Когда я, добежав до шале и перепрыгнув через все ступеньки разом, запыхавшись точно олень в санной упряжке, распахиваю дверь спальни, Давид уже застегивает свой чемодан.
— Ты что это делаешь?
— А что, не видно, что ли? По-моему, все предельно ясно — даже для персоны, читающей одни только любовные романчики, — резко отвечает он. — Но если настаиваешь, объясню: я укладываю вещи в чемодан, а когда закончу, то намерен его застегнуть. После чего запрыгну в машину и выеду на шоссе, чтобы спокойно доехать до дома.
— Ты не можешь так поступить! Завтра Рождество, твоя мать… И так уже Донован…
— Так у вас все на мази, вы с ним заодно? Да пожалуйста, в чем проблема! Я тут вас недавно видел…
— Это не то, что ты думаешь…
— Ах не то? И все-таки когда парочка целуется, это то самое, о чем я думаю. Но не беспокойся, я предоставляю вам полную свободу действий. Зато уж объяснений, которые пощадили бы тебя в глазах моей семьи, от меня не жди. Я очень хочу быть вежливым и тихо устраниться, однако всему есть предел.
С этими словами он закрывает чемодан и уже несется к двери.
— Давид, стой же, — я хватаю его за руку, — ты не можешь вот так взять и уехать!
Он замирает. Горечь, которую я читаю в его взгляде, почти невыносима. И вдруг он смеется — но я знаю, что это смех сквозь слезы.
— Ах вот оно что. Я понял. Ты боишься того видео, так ведь? И ты думаешь, что если я уеду, то не исполню свою часть уговора? Поэтому вам и пришлось скрываться с Донованом? Ты боялась, что наша сделка рухнет…
— Да за кого ты меня принимаешь?
— А за кого же еще — за девушку, которая трахается в паркинге с первым встречным.
Пощечина — невольная, моя рука наносит ее рефлекторно. И тут же я злюсь на себя. Давид смотрит мне прямо в глаза и держится за щеку — он удивлен еще больше моего.
— Прости, мне не надо было. Очень сожалею, — извиняюсь я.
— А знаешь что? — продолжает он, потирая щеку рукой. — Вы с Донованом вольны делать все, что вам заблагорассудится.

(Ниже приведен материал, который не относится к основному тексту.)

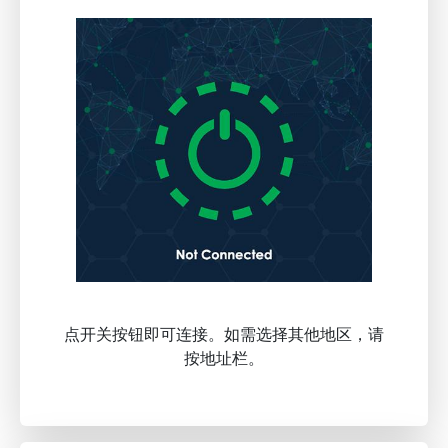
点开关按钮即可连接。如需选择其他地区，请
按地址栏。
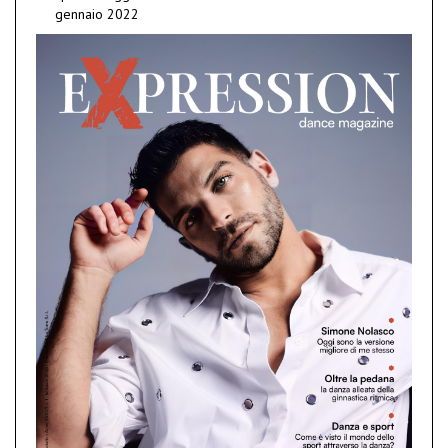
gennaio 2022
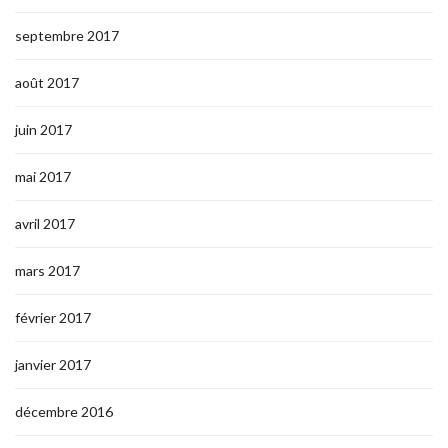
septembre 2017
août 2017
juin 2017
mai 2017
avril 2017
mars 2017
février 2017
janvier 2017
décembre 2016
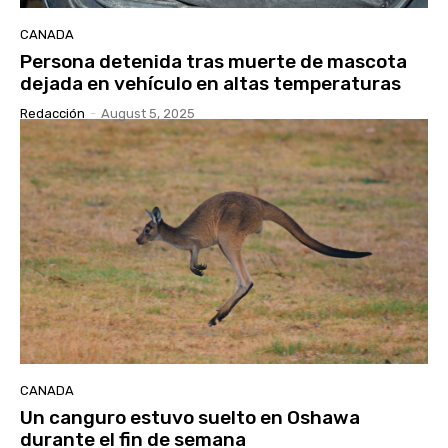
CANADA
Persona detenida tras muerte de mascota
dejada en vehículo en altas temperaturas
Redacción
-
August 5, 2025
CANADA
Un canguro estuvo suelto en Oshawa
durante el fin de semana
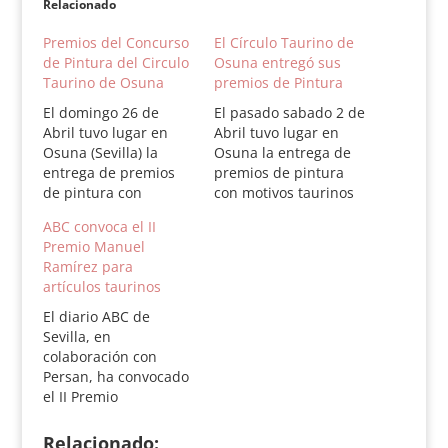
Relacionado
Premios del Concurso
El Círculo Taurino de
de Pintura del Circulo
Osuna entregó sus
Taurino de Osuna
premios de Pintura
El domingo 26 de
El pasado sabado 2 de
Abril tuvo lugar en
Abril tuvo lugar en
Osuna (Sevilla) la
Osuna la entrega de
entrega de premios
premios de pintura
de pintura con
con motivos taurinos
motivos taurinos que
que desde el Círculo
ABC convoca el II
desde el Círculo
Cultural Taurino de
Premio Manuel
Cultural Taurino de
Osuna y en
Ramírez para
Osuna y en
colaboración con el
artículos taurinos
colaboración con
Iltre. Aytº de Osuna y
el Ayuntamiento de
el patrocino de la
El diario ABC de
Osuna y el patrocino
Diputación de Sevilla,
Sevilla, en
de la Diputación de
se viene organizando
colaboración con
Sevilla, se viene
desde 1996. Los…
Persan, ha convocado
organizando desde
el II Premio
1996. Los
Periodístico Taurino
participantes
ABC-Manuel Ramírez
Relacionado:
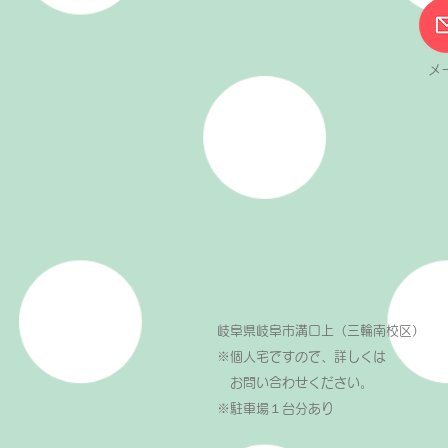
メ
岐阜県岐阜市溝口上（三輪南校区）
※個人宅ですので、詳しくは
お問い合わせください。
​※駐車場１台分あり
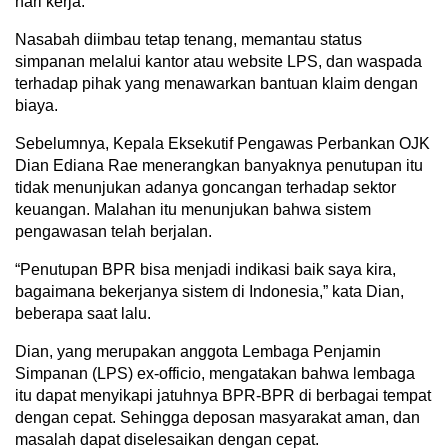
hari kerja.
Nasabah diimbau tetap tenang, memantau status
simpanan melalui kantor atau website LPS, dan waspada
terhadap pihak yang menawarkan bantuan klaim dengan
biaya.
Sebelumnya, Kepala Eksekutif Pengawas Perbankan OJK
Dian Ediana Rae menerangkan banyaknya penutupan itu
tidak menunjukan adanya goncangan terhadap sektor
keuangan. Malahan itu menunjukan bahwa sistem
pengawasan telah berjalan.
“Penutupan BPR bisa menjadi indikasi baik saya kira,
bagaimana bekerjanya sistem di Indonesia,” kata Dian,
beberapa saat lalu.
Dian, yang merupakan anggota Lembaga Penjamin
Simpanan (LPS) ex-officio, mengatakan bahwa lembaga
itu dapat menyikapi jatuhnya BPR-BPR di berbagai tempat
dengan cepat. Sehingga deposan masyarakat aman, dan
masalah dapat diselesaikan dengan cepat.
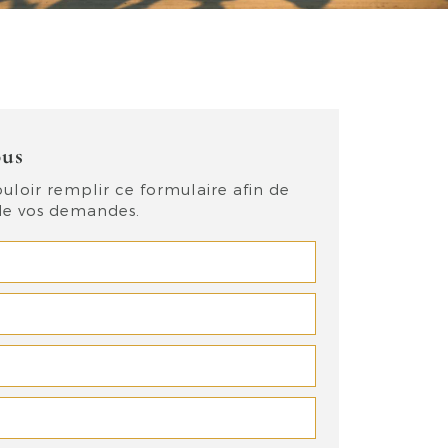
ous
uloir remplir ce formulaire afin de
 de vos demandes.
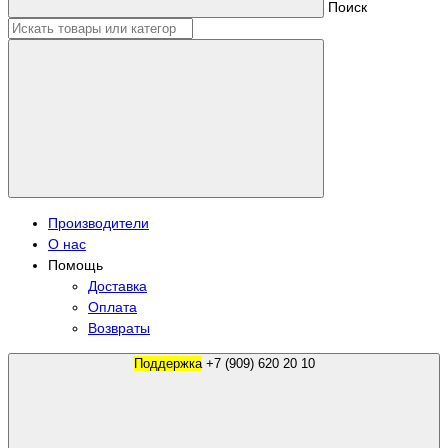
Поиск
Производители
О нас
Помощь
Доставка
Оплата
Возвраты
Поддержка
+7 (909) 620 20 10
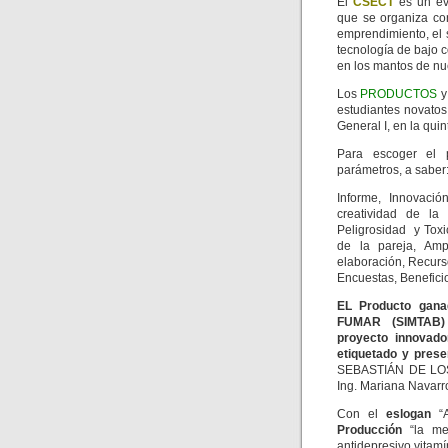
El
CSECT
es un ev
que se organiza co
emprendimiento, el s
tecnología de bajo c
en los mantos de nue
Los
PRODUCTOS
estudiantes novato
General I, en la qui
Para escoger el 
parámetros, a saber
Informe, Innovació
creatividad de la 
Peligrosidad y Toxi
de la pareja, Amp
elaboración, Recurs
Encuestas, Beneficio
EL Producto gan
FUMAR (SIMTAB) co
proyecto innovado
etiquetado y prese
SEBASTIÁN DE LOS 
Ing. Mariana Navarro
Con el
eslogan
“A
Producción
“la mej
antidepresivo vitamí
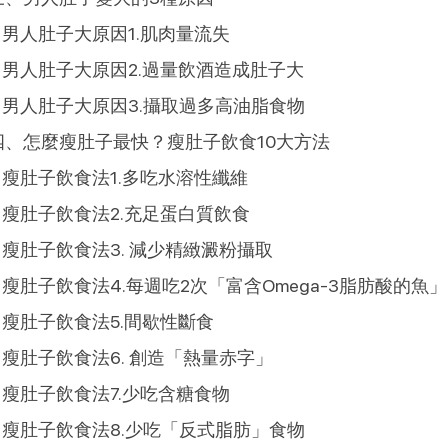
男人肚子大原因1.肌肉量流失
男人肚子大原因2.過量飲酒造成肚子大
男人肚子大原因3.攝取過多高油脂食物
四、怎麼瘦肚子最快？瘦肚子飲食10大方法
瘦肚子飲食法1.多吃水溶性纖維
瘦肚子飲食法2.充足蛋白質飲食
瘦肚子飲食法3. 減少精緻澱粉攝取
瘦肚子飲食法4.每週吃2次「富含Omega-3脂肪酸的魚」
瘦肚子飲食法5.間歇性斷食
瘦肚子飲食法6. 創造「熱量赤字」
瘦肚子飲食法7.少吃含糖食物
瘦肚子飲食法8.少吃「反式脂肪」食物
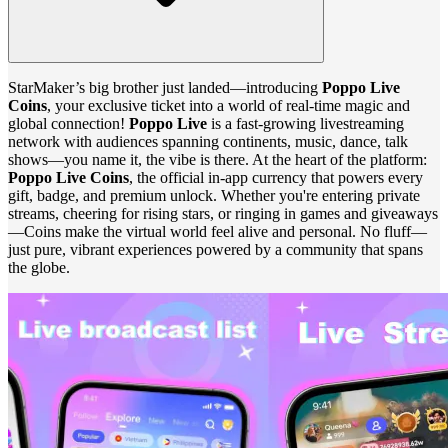
StarMaker’s big brother just landed—introducing
Poppo Live
Coins
, your exclusive ticket into a world of real-time magic and
global connection!
Poppo Live
is a fast‑growing livestreaming
network with audiences spanning continents, music, dance, talk
shows—you name it, the vibe is there. At the heart of the platform:
Poppo Live Coins
, the official in-app currency that powers every
gift, badge, and premium unlock. Whether you're entering private
streams, cheering for rising stars, or ringing in games and giveaways
—Coins make the virtual world feel alive and personal. No fluff—
just pure, vibrant experiences powered by a community that spans
the globe.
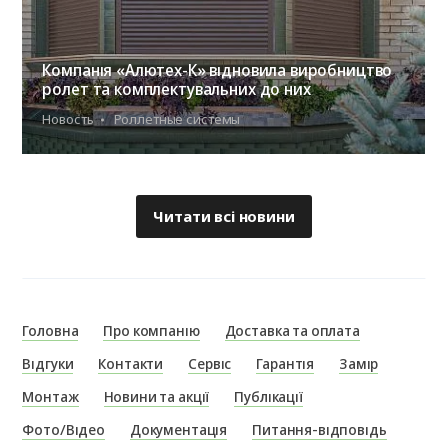
Компанія «Алютех-К» відновила виробництво
ролет та комплектувальних до них
Новость
Роллетные системы
Читати всі новини
Головна
Про компанію
Доставка та оплата
Відгуки
Контакти
Сервіс
Гарантія
Замір
Монтаж
Новини та акції
Публікації
Фото/Відео
Документація
Питання-відповідь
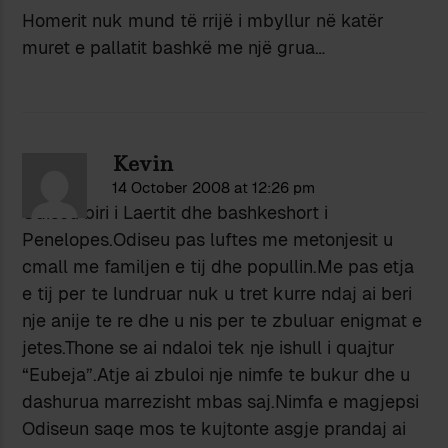
Homerit nuk mund të rrijë i mbyllur në katër
muret e pallatit bashkë me një grua…
Kevin
14 October 2008 at 12:26 pm
Odiseu biri i Laertit dhe bashkeshort i
Penelopes.Odiseu pas luftes me metonjesit u
cmall me familjen e tij dhe popullin.Me pas etja
e tij per te lundruar nuk u tret kurre ndaj ai beri
nje anije te re dhe u nis per te zbuluar enigmat e
jetes.Thone se ai ndaloi tek nje ishull i quajtur
“Eubeja”.Atje ai zbuloi nje nimfe te bukur dhe u
dashurua marrezisht mbas saj.Nimfa e magjepsi
Odiseun saqe mos te kujtonte asgje prandaj ai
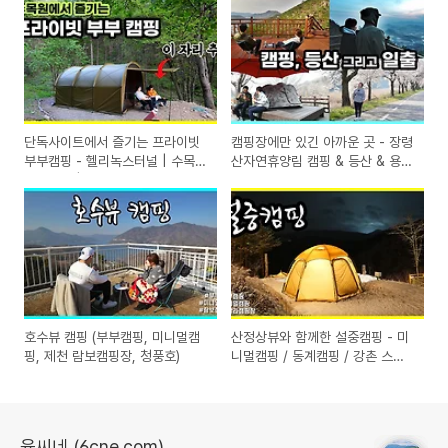
단독사이트에서 즐기는 프라이빗
캠핑장에만 있긴 아까운 곳 - 장령
부부캠핑 - 헬리녹스터널 | 수목원
산자연휴양림 캠핑 & 등산 & 용암
브로방스 | 육씨네
사 일출
호수뷰 캠핑 (부부캠핑, 미니멀캠
산정상뷰와 함께한 설중캠핑 - 미
핑, 제천 람보캠핑장, 청풍호)
니멀캠핑 / 동계캠핑 / 강촌 스칼
라캠핑장
육씨네 (6cne.com)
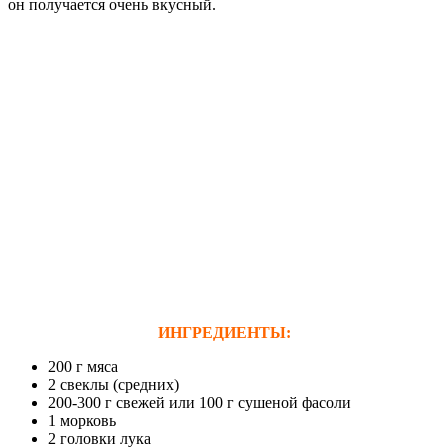
он получается очень вкусный.
ИНГРЕДИЕНТЫ:
200 г мяса
2 свеклы (средних)
200-300 г свежей или 100 г сушеной фасоли
1 морковь
2 головки лука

Никаких последствий не будет — я не получил разрешения стереть эти записи. Хотел опередить события и преподнести плохую новость позже, но это не сработало. Вчера мне прислали ответ. И если я тебе о нем не сказал, то лишь потому, что не хотел, чтобы ты уезжала. Вообрази, каким мудаком я себя сейчас чувствую после того, как видел, что ты целуешься с моим братом.
— Между твоим братом и мной ничего нет, абсолютно ничего. Для него я — всего лишь орудие мести. Прекрасно понимаю, что ты считаешь меня пустышкой, но с твоим братом я не спала. И видео тут ни при чем. И кстати, я знаю насчет записей.
— Что ты знаешь?
— Что тебе прислали отказ от sledimzavami.com. Вчера, когда ты получил от них уведомление, я перепутала телефоны и схватила твой — подумала, что это Жозефина. Успела частично прочесть письмо. Если бы дело было только в видео и если б мне было плевать на тебя, я бы уехала. Но ведь нет! Я все-таки осталась здесь, потому что… Да, верно, потому что я рада быть здесь, рада, что принимала участие во всех этих рождественских безумствах. И еще потому, что ты нравишься мне. Вот.
Теперь, когда между нами не осталось недосказанностей, я понимаю, как все глупо вышло. Мы изначально обрекли себя на провал, рано или поздно тайна все равно должна была раскрыться.
И уже поспокойней, хотя и слегка охрипнув от нахлынувших эмоций, я наконец говорю:
— Может быть, я и девушка, которая трахается в паркинге, но я не сплю с братом парня, в которого влюблена.
Давид не произносит ни слова. Его взгляд прикован к моему. У меня срывается дыхание, бабочки снова порхают внизу живота. Их кто-нибудь наконец накормит?
Вдруг он подходит совсем близко, прижимает меня к себе и крепко целует в губы. Поцелуй неожиданный и властный, поцелуй, от которого у меня подкашиваются ноги, — поцелуй, на который, в отличие от недавнего с Донованом, я отвечаю взаимностью.